Long noncoding RNA derived from CD244 signaling epigenetically controls CD8+ T-cell immune responses in tuberculosis infection

Abstract

Molecular mechanisms for T-cell immune responses modulated by T cell-inhibitory molecules during tuberculosis (TB) infection remain unclear. Here, we show that active human TB infection up-regulates CD244 and CD244 signaling-associated molecules in CD8(+) T cells and that blockade of CD244 signaling enhances production of IFN-γ and TNF-α. CD244 expression/signaling in TB correlates with high levels of a long noncoding RNA (lncRNA)-BC050410 [named as lncRNA-AS-GSTT1(1-72) or lncRNA-CD244] in the CD244(+)CD8(+) T-cell subpopulation. CD244 signaling drives lncRNA-CD244 expression via sustaining a permissive chromatin state in the lncRNA-CD244 locus. By recruiting polycomb protein enhancer of zeste homolog 2 (EZH2) to infg/tnfa promoters, lncRNA-CD244 mediates H3K27 trimethylation at infg/tnfa loci toward repressive chromatin states and inhibits IFN-γ/TNF-α expression in CD8(+) T cells.
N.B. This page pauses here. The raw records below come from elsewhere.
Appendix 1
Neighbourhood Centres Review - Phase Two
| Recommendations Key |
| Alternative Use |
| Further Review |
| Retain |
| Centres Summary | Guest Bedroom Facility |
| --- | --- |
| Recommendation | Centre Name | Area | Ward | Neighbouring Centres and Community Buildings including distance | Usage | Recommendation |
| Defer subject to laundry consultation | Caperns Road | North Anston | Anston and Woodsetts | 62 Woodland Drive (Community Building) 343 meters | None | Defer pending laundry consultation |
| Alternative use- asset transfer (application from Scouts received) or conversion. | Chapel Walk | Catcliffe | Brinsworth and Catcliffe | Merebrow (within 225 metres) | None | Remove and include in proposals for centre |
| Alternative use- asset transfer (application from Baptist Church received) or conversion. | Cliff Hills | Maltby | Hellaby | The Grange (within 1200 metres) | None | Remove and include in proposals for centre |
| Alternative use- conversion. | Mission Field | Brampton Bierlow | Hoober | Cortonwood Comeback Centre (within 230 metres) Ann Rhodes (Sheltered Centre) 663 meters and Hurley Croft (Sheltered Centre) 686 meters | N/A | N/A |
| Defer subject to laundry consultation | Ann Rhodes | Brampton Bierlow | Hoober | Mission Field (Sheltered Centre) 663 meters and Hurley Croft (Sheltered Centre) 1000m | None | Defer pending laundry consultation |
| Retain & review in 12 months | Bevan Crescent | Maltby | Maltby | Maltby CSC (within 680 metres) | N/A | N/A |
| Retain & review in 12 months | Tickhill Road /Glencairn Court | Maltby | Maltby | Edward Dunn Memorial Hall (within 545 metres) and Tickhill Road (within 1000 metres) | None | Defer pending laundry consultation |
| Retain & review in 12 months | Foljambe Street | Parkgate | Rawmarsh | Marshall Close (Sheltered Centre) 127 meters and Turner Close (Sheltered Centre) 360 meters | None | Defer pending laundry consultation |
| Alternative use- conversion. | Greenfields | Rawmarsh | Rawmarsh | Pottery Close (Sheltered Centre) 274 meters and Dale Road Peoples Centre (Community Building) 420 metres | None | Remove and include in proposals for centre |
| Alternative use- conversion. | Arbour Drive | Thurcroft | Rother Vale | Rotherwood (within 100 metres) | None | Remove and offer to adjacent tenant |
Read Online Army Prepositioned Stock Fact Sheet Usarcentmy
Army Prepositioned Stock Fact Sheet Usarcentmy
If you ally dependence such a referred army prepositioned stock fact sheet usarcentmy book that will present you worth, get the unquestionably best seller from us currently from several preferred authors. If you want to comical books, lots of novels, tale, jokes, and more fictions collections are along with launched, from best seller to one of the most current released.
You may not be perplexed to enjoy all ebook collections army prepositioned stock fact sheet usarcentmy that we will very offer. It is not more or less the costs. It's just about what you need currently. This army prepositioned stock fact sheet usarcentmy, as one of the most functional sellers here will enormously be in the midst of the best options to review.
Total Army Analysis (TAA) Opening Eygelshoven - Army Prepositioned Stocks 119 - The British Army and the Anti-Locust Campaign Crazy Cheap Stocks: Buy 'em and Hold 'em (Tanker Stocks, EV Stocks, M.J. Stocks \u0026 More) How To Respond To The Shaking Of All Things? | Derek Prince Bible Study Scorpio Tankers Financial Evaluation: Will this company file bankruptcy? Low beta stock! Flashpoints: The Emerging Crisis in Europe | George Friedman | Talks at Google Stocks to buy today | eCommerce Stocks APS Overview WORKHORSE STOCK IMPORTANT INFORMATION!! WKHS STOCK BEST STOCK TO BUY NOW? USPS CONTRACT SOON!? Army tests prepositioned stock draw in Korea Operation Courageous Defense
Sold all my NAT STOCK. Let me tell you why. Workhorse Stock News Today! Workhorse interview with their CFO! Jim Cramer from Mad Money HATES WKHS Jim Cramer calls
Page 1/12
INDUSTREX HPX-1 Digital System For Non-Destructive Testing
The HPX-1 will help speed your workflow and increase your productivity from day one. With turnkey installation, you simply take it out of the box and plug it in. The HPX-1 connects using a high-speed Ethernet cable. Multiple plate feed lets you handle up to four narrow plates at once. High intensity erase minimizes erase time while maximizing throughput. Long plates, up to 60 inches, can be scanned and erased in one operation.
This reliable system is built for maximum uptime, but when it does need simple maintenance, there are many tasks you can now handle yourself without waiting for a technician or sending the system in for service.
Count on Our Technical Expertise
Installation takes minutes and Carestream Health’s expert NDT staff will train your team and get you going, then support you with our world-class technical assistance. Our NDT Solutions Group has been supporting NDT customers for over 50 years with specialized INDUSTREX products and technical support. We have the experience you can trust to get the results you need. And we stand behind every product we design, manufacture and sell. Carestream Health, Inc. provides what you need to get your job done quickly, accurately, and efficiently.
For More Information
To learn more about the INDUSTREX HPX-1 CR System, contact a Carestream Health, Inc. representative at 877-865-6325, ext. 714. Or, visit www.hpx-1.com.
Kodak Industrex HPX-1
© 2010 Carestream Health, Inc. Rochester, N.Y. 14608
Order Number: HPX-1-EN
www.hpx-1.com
Such inhibition can be reversed by knock down of lncRNA-CD244. Interestingly, adoptive transfer of lncRNA-CD244-depressed CD8(+) T cells to Mycobacterium tuberculosis (MTB)-infected mice reduced MTB infection and TB pathology compared with lncRNA-CD244-expressed controls. Thus, this work uncovers previously unidentified mechanisms in which T cell-inhibitory signaling and lncRNAs regulate T-cell responses and host defense against TB infection.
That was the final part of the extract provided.